# Please suggest a good motherboard with 3 x 4-pin system fan connectors with Intel LGA 1150 socket



## RageshAntony (Aug 2, 2015)

Please suggest a good motherboard with *Intel LGA 1150 socket* in form factor* ATX* or* micro-Atx* below *Rs.6000*

It must have 

1) 1 X PCI Express 3.0 slot (i dont and never need any additional  pci types[x4,x1 ,old pci]  slots. )
2) *atleast  3 x 4-pin system fan connectors *
3) 2 and above usb 3.0 ports with 4 or above usb 2.0 
4)  atleast  3 Sata connectors .
(2 RAM slots is enough for me.)  

My problem is lot of MBs easily satisfies 1),3),4) requirments . But it is very difficult to find a MB that have 3 x 4-pin system fan connectors (thats why I bolded it). So give priority for 3 x 4-pin system fan connectors since I have 3 system fans(Front , side , rear ) in my cabinet)

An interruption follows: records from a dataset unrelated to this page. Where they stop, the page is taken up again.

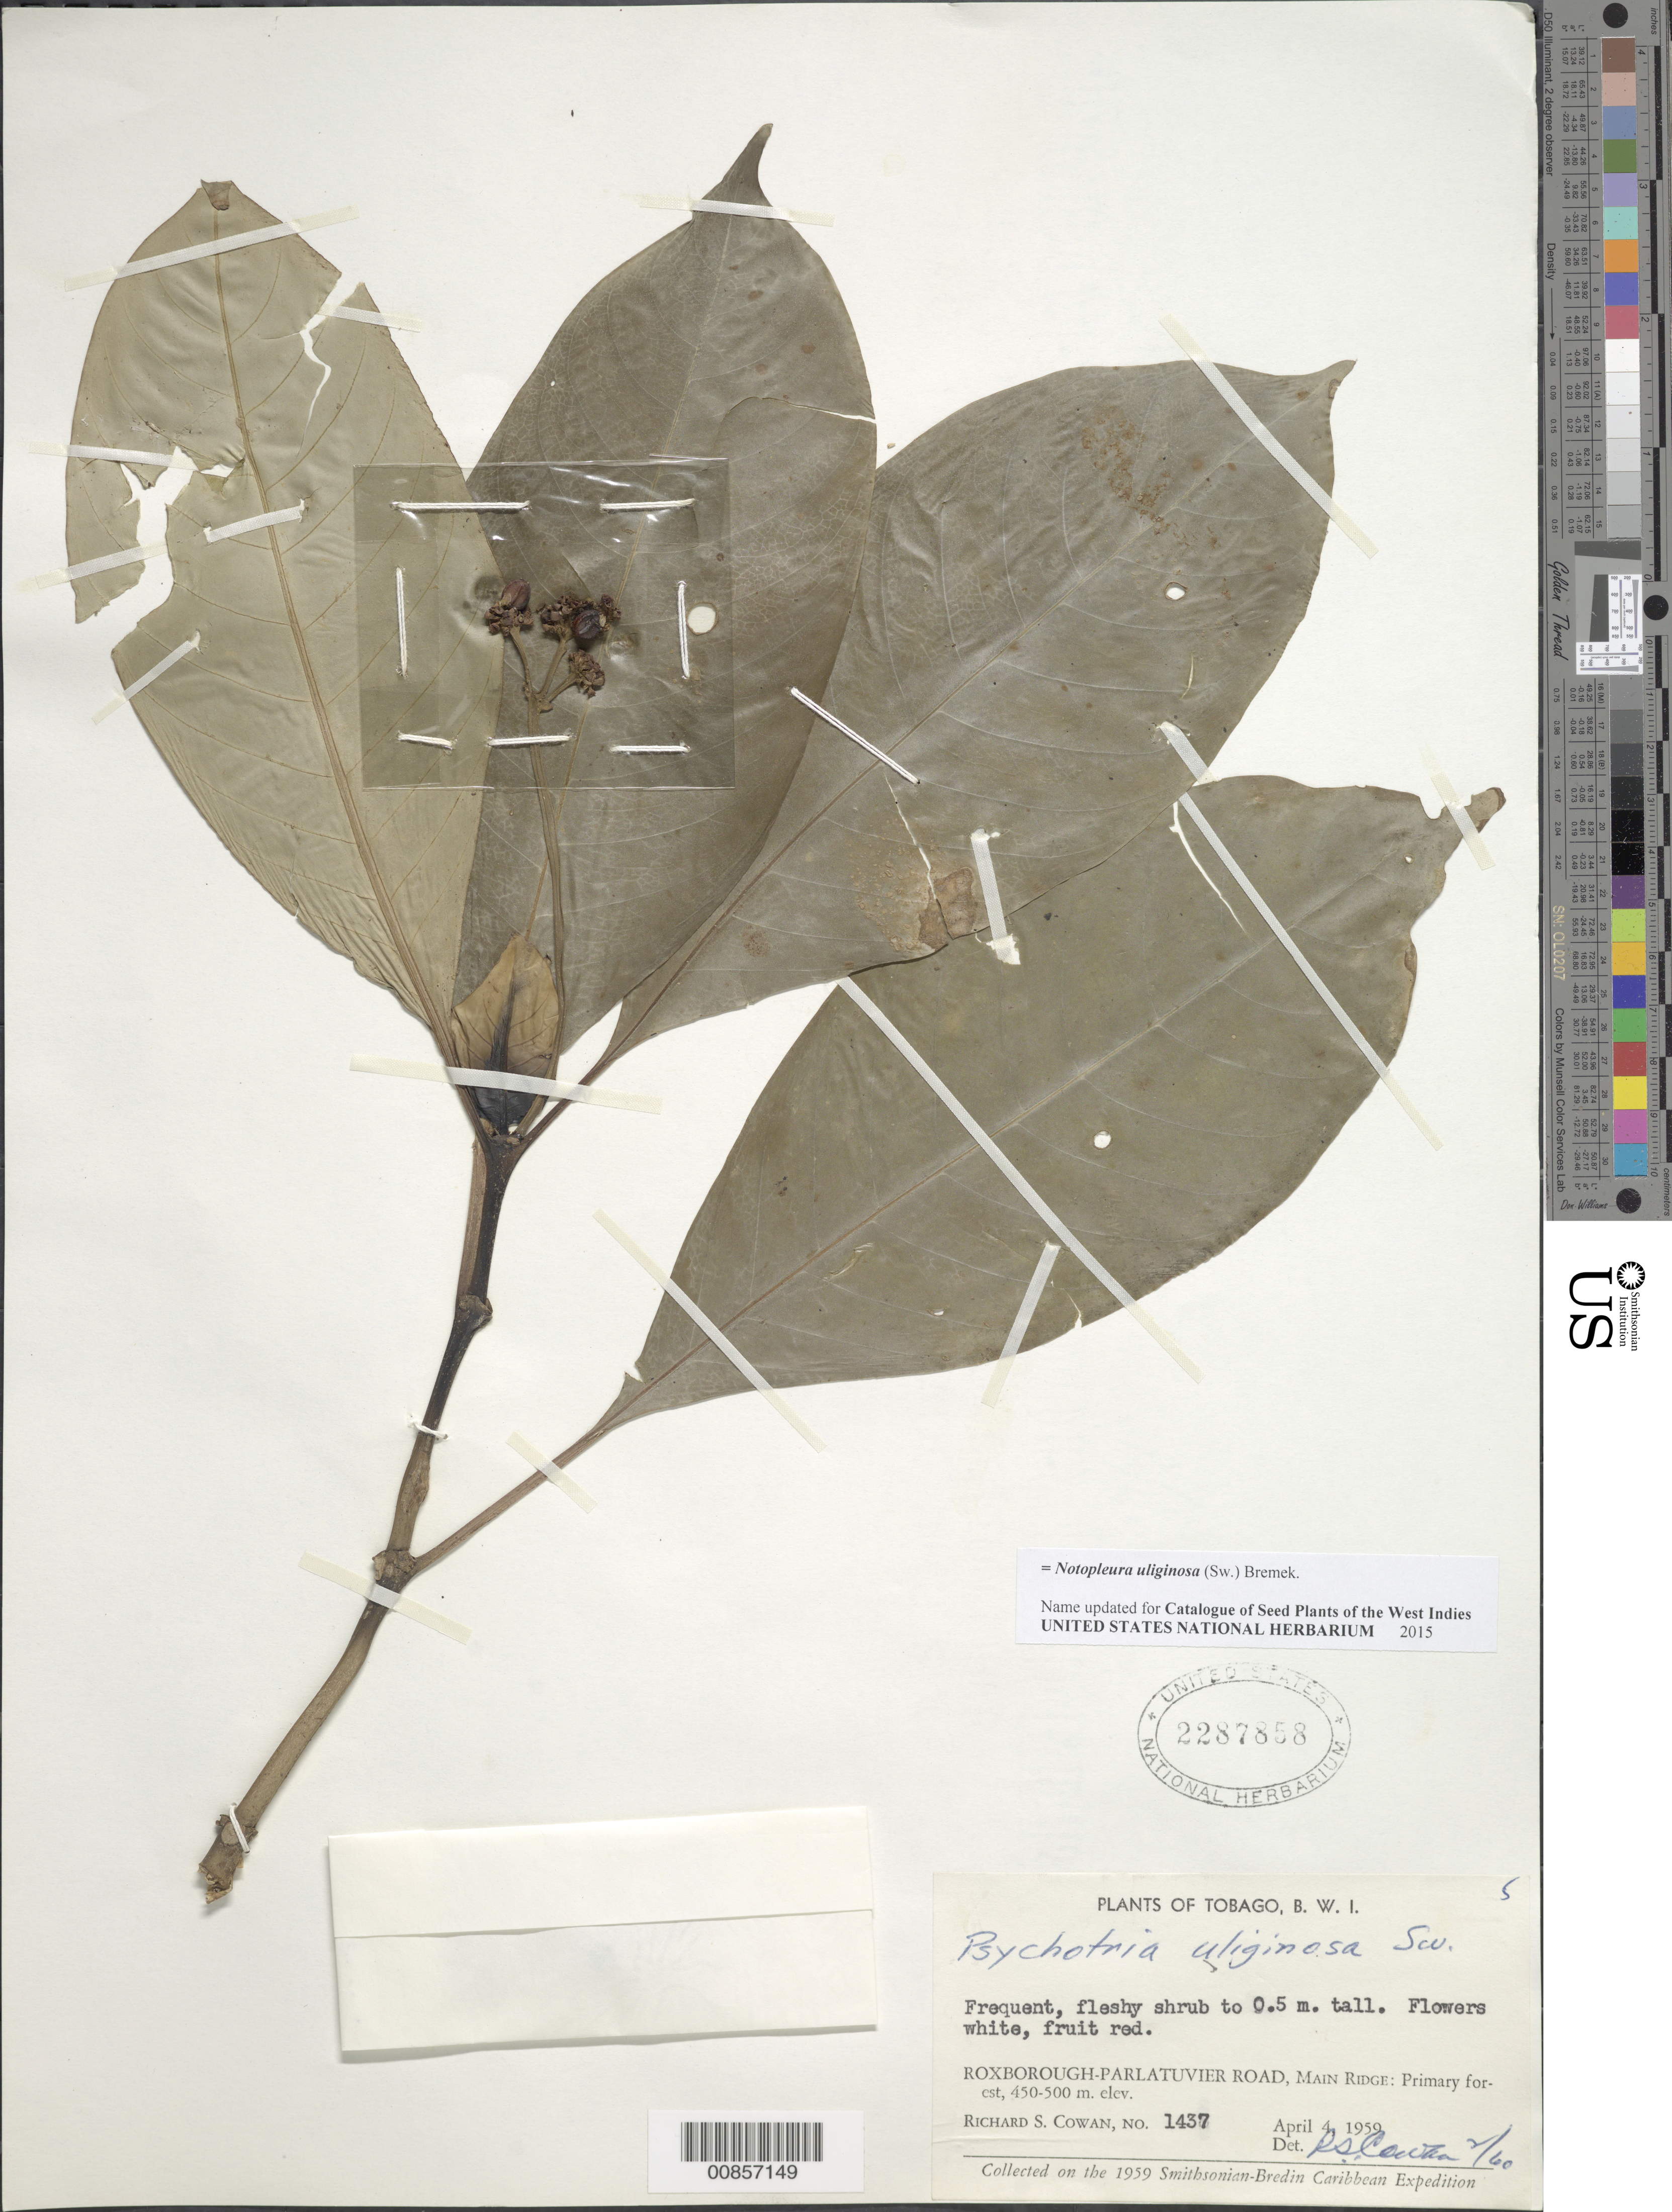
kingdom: Plantae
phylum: Tracheophyta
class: Magnoliopsida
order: Gentianales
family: Rubiaceae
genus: Notopleura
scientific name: Notopleura uliginosa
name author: (Sw.) Bremek.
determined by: Cowan, R. S.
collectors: R. S. Cowan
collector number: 1437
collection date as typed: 04 Apr 1959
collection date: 1959-04-04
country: Trinidad and Tobago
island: Tobago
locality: Roxborough-Parlatuvier Road, Main Ridge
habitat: Primary forest on ridge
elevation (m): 450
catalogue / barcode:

I selected the B85M-G43 but it have only 2 x 4-pin system fan connectors but it satisfy other requirements .


----------



## bssunilreddy (Aug 2, 2015)

*Re: Please suggest a good motherboard with 3 x 4-pin system fan connectors with Intel LGA 1150 socke*

Gigabyte B85M-D3H @ 5.5k

or

MSI H97 PC Mate @ 6.5k


----------



## RageshAntony (Aug 2, 2015)

*Re: Please suggest a good motherboard with 3 x 4-pin system fan connectors with Intel LGA 1150 socke*

Thank you very much for your answers


----------